• _Passage to read_

■ ■ ■ ■ ■

Mrs Justice Theis surmises that “there is no reason to believe Parliament either foresaw or intended the potential injustice which would result in this case if a parental order [could not] be made”, setting out her reasoning at paragraph 93 and 94 of the judgment. She emphasised that a parental order is the “only order that would confer joint and equal parenthood on Mr and Mrs Y”, in accordance with the intentions of the surrogacy agreement. She considered that only a parental order would ensure “X's security and identity in a lifelong way respecting both her Article 8 and 14 rights.” However, without the 'reading down' required by s3, she recognises that s54(1), (2)(a) (4)(a) and (5) could prevent a parental order being made.

With this in mind, Mrs Justice Theis ruled that in this case, granting the parental order would not be incompatible with the ‘underlying thrust of the legislation being construed' and the policy and legislative aims of the legislation would remain intact. She was satisfied that the s54 criteria were met in the light of the Convention compliant reading and a parental order would meet X's lifelong welfare needs, in accordance with s1(4) ACA. As such, a parental order was made to Mr and Mrs Y, in respect of X.

■ ■ ■ ■ ■

• _Extracted records_
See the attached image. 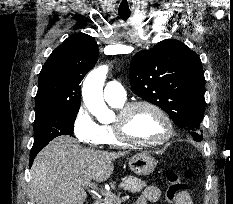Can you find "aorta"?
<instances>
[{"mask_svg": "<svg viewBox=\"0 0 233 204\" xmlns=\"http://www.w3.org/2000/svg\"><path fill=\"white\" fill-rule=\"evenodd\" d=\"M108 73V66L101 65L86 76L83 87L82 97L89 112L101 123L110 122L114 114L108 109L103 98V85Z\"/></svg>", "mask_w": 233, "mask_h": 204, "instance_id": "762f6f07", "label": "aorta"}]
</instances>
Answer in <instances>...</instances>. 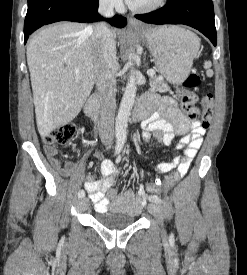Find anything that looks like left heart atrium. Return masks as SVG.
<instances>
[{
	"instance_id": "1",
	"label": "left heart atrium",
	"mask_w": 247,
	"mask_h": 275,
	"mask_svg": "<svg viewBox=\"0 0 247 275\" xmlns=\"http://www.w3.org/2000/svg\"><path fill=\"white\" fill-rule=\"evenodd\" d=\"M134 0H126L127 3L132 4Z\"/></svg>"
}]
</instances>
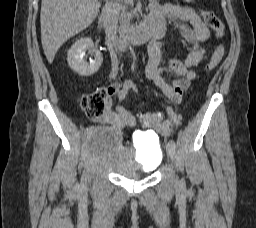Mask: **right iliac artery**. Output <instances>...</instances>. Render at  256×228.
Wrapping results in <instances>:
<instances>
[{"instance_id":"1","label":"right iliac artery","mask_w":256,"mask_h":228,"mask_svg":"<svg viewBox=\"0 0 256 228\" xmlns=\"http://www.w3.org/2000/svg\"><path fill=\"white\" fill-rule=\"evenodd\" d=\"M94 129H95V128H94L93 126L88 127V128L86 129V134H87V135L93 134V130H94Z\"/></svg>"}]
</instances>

■ ■ ■ ■ ■

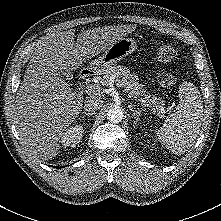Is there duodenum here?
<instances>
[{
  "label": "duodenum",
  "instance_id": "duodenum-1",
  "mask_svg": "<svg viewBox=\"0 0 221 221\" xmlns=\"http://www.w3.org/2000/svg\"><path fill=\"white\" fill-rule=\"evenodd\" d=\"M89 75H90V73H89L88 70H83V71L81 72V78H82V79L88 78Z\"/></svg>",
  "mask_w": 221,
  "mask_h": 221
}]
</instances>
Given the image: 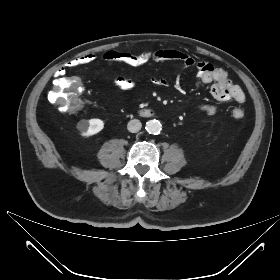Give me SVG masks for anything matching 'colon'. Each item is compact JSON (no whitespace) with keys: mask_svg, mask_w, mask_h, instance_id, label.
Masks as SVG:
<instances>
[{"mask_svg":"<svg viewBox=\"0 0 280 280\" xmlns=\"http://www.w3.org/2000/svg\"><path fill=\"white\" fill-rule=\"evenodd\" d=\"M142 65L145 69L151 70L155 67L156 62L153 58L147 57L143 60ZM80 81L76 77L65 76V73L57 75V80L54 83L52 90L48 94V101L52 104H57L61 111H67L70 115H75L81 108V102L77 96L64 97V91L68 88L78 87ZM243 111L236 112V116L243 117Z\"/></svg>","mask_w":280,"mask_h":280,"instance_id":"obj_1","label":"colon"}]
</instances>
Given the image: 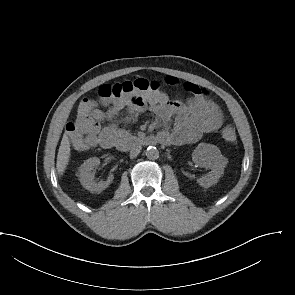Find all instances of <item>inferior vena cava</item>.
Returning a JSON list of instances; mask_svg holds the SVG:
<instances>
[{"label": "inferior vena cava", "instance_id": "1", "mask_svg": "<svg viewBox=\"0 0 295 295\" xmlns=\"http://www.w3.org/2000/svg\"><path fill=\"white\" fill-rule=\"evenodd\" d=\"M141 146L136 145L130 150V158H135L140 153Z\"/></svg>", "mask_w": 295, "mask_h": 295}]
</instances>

■ ■ ■ ■ ■

• _Direction 1_
In the surrogacy ruling summary, which order is said to be the only one that would confer joint and equal parenthood on Mr and Mrs Y?
• _Direction 2_
For each statement, say whether it agrees with the surrogacy ruling summary, and quote the words that decide it.
(a) Mrs Justice Theis set out her reasoning at paragraphs 93 and 94 of the judgment.
(b) The court declined to make a parental order for Mr and Mrs Y.
(c) Mrs Justice Theis found that the s54 criteria were not satisfied.
• _Direction 3_
Carry on the surrogacy ruling summary after its last sentence.

• _Expected answer 1_
A parental order.

• _Expected answer 2_
(a) Yes: "setting out her reasoning at paragraph 93 and 94 of the judgment."
(b) No: "a parental order was made to Mr and Mrs Y, in respect of X."
(c) No: "She was satisfied that the s54 criteria were met in the light of the Convention compliant reading"

• _Expected answer 3_
What next?

Although many of the current issues with the legal position regarding surrogacy were raised by the Law Commission ahead of their consultation into the issue last year, there are still many issues that the Law Commission will have not foreseen. For the time being, it is comforting that Mrs Justice Theis adopted a pragmatic and human approach in this case, drawing upon the social and emotional benefits and the day-to-day realities of everyday life, to read down s54 HFEA. There is a clear understanding that making an order was the only way to truly recognise X's reality in a transformative way, as the child of her parents, Mr and Mrs Y.